The first year at college can be anxious for anyone - friends and family back home, starting over as a freshman (just a few months ago you were a senior!), tough classes and a tight schedule.

But it doesn't have to be.

Many Rowan majors and programs have developed learning communities in which students in similar disciplines share a room, suite or dormitory floor and take classes together so they can rapidly develop friendships and form study groups.

Sweetening the incentive to join the College of Engineering's learning community, incoming freshmen may receive a four-year scholarship of up to $3,000.

"The way the scholarships work, anybody who gets accepted is considered," said Dr. Jess Everett, Professor of Civil and Environmental Engineering. "We then rank by family financial need and offer grants to replace loans."

Dr. Everett said a National Science Foundation award provides funding for about 50 four-year scholarships for freshmen starting in 2009 and 2010 (about 25 per year) who take part in the learning community program. While the scholarships are largely based on financial need they may also go to students from groups historically underrepresented in engineering, such as women and some minorities.

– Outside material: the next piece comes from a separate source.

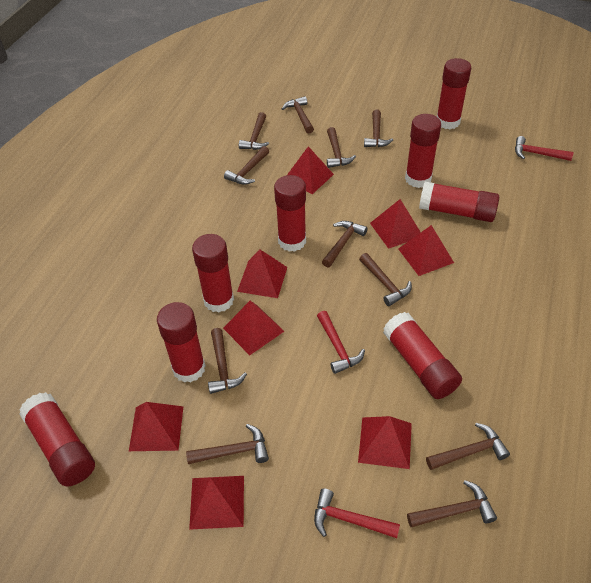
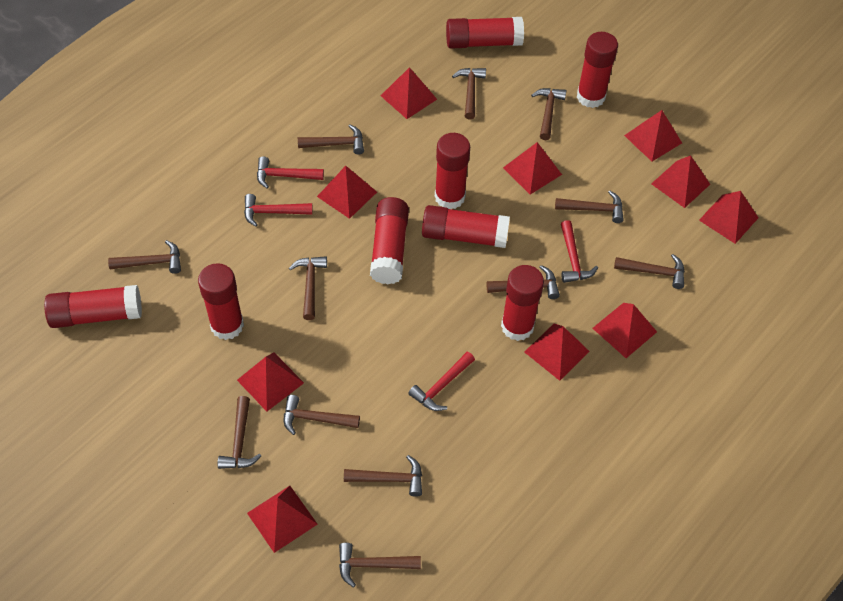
brown hammer: 11 -> 12
red hammer: 3 -> 4
red pyramid: 8 -> 10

Once enrolled in the program students take two classes together for each of their first two semesters.

"The idea is to encourage students to form bonds with their peers so they're studying together and are comfortable with one another," Dr. Everett said.

In addition to sharing classes and a dorm, students take part in a series of activities designed to focus their interest in engineering and give them insight into what awaits sophomore, junior and senior year. Included among these are visits to junior and senior clinics, semester or yearlong engineering classes that are a hallmark of the program.

Freshman Charles Calimer, 19, of Galloway Township, said the learning community program helped him settle right in.

"I was already going to come to Rowan but I knew through the program I'd meet people right away," he said.

Jamie Coulter, 19, of Audubon, and Charlotte Cecere, 19, of Buena, said the learning community program fostered a support network among students that they use all the time.

"Engineering is tough but you feel you're not alone in trying to get the degree," Jamie said.

Said Charlotte: "The best part for me is when we do lab work. We all have the same homework so it's good to try and work out problems together."

Other communities

Rowan University has embraced the concept of learning communities and students from at least nine majors and programs, including Honors, History, and Radio/Television/Film, can participate in them.